The Use of Chrysotile Asbestos in Quebec
In 1997, in light of international developments with respect to asbestos, the ministère de la Santé et des Services sociaux (Québec's department of health and social services) set up the Comité aviseur sur l'amiante (asbestos advisory committee) to make recommendations concerning appropriate measures for informing the public about the asbestos situation in Québec and protecting public health in this regard. To carry out this mandate, the committee conducted a number of studies. These were synthesized in three documents that may be consulted on the website of the Institut national de santé publique du Québec (INSPQ) (De Guire et al., 2003; Lajoieet al., 2003; De Guire & Lajoie, 2003).
In 2002, the Québec government adopted a Politique d'utilisation accrue et sécuritaire de l'amiante chrysotile (Policy concerning the increased and safe use of chrysotile asbestos). As the name indicates, the objective of this policy is to increase the use of chrysotile asbestos in Québec by stimulating the processing of and the demand for chrysotile asbestos products (MNRQ, 2002).
Since the publication of the INSPQ documents, contradictory messages about asbestos and its safe management have been circulating in the media and the general population. For this reason the INSPQ has decided to prepare an advisory statement on the use of chrysotile asbestos in Québec. The objective of this advisory is to provide an update on these issues.

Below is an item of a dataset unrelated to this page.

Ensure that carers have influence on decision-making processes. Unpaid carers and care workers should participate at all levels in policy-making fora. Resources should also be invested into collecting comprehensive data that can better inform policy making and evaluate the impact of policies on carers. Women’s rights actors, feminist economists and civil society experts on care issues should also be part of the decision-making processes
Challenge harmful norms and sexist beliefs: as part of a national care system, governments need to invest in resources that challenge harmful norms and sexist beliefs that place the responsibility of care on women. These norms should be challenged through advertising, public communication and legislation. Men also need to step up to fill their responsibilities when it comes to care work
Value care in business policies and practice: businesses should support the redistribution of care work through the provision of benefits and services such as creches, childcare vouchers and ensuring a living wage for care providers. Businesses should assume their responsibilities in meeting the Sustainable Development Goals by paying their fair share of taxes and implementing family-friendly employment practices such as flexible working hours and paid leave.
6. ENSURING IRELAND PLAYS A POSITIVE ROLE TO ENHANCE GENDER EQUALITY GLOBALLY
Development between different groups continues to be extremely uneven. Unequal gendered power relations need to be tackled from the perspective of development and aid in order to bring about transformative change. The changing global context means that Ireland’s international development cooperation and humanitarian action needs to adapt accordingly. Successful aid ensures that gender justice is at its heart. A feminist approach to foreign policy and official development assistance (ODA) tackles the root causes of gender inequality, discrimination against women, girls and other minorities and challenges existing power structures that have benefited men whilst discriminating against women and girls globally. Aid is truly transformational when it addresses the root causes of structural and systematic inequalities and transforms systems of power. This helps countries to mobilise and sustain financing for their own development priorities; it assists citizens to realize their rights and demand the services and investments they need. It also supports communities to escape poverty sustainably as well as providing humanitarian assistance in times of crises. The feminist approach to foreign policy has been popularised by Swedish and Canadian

Considering the following points:
- The observed increase of mesotheliomas of the pleura in the general population in Quebec in the past several years and the expectation of this trend continuing for several years to come;
- The occurrence of asbestos-related occupational pulmonary diseases among Quebec’s workers in recent years, notably among miners and construction and renovation workers;
- The preponderance of the number of people with one of the asbestos-related diseases in the general population of Quebec in comparison with the number documented among workers;
- The problems of controlling asbestos exposure in the asbestos processing industry in the 1990s;
- The problems of identifying asbestos-containing materials in public buildings, which make it difficult to control asbestos exposure among construction workers;
- The lack of success in developing processes to ensure the traceability of public and private buildings containing asbestos in order to ensure the protection of workers and residents;
- The limitations of traceability for civil engineering projects that contain asbestos, notably other than highways;
- Chrysotile’s carcinogenicity proven in humans and considered as such by international organizations, despite its lower biopersistence;
- The high occupational standard for chrysotile exposure in Quebec that should be reduced;
- The as yet non systematic management of asbestos-containing materials in public buildings other than elementary and secondary schools and in private residences;
- The application of the principles put forward by the INSPQ to manage risks;
because workers and the general public are exposed to asbestos (chrysotile and amphiboles) already on site, the INSPQ is of the opinion
- that we must first manage this asbestos, especially in the schools, hospitals, CEGEPS, universities, public and private buildings, workplaces, etc.;
- that all of the enacted safety measures must be brought into force to protect workers, especially in the construction, renovation and asbestos processing industries;
- that we must not ease any of the regulations or standards currently in force (especially the safety code for construction work and the asbestos exposure standards in the Regulation respecting occupational health and safety);
- that the occupational exposure standard for chrysotile asbestos must be lowered;
- that the Regulation respecting solid waste must be revised so we have a new regulation respecting elimination of residual waste that complies with the preceding items;
- that we must better protect workers and the general public by identifying the products that contain asbestos (chrysotile and amphiboles) and that this information must be preserved and it must be accessible;
- that we must continue to develop a system for the surveillance of exposure to asbestos and of asbestos-related diseases;
because chrysotile asbestos is a proven human carcinogen and causes asbestosis, and because in practice it is difficult to achieve safe use, especially in the construction, renovation and asbestos processing industries, the INSPQ is of the opinion that the promotion and increased use of chrysotile asbestos in its traditional forms should not be endorsed by the ministère de la Santé et des Services sociaux.
In addition, considering the distinctive characteristics of asbestos-containing products (such as asbestos cement and asbestos bituminous pavement) that the Politique d’utilisation accrue et sécuritaire de l’amiante chrysotile (Policy concerning the increased and safe use of chrysotile asbestos) intends to promote, an additional report will be prepared to examine more thoroughly the impact of the use of these products. Nevertheless it would be prudent to control their use until the health risk assessment and the evaluation of required precautions concerning their use are completed.
Finally, if the Politique d’utilisation accrue et sécuritaire de l’amiante chrysotile (Policy concerning the increased and safe use of chrysotile asbestos) is upheld, considering that it is founded on the enforcement of very strict safety regulations and conditions, as was the Canadian position on chrysotile asbestos at the Rotterdam Convention, the INSPQ reminds the government that the conditions listed above must be respected. In addition, all of the measures entrusted to various ministries for protecting workers and the general public from asbestos and for monitoring this substance must be carried out. Measures affecting the organizations not specified in the Policy and that could assume part of the surveillance and control of asbestos exposure in Québec in both public and private spheres should also be introduced.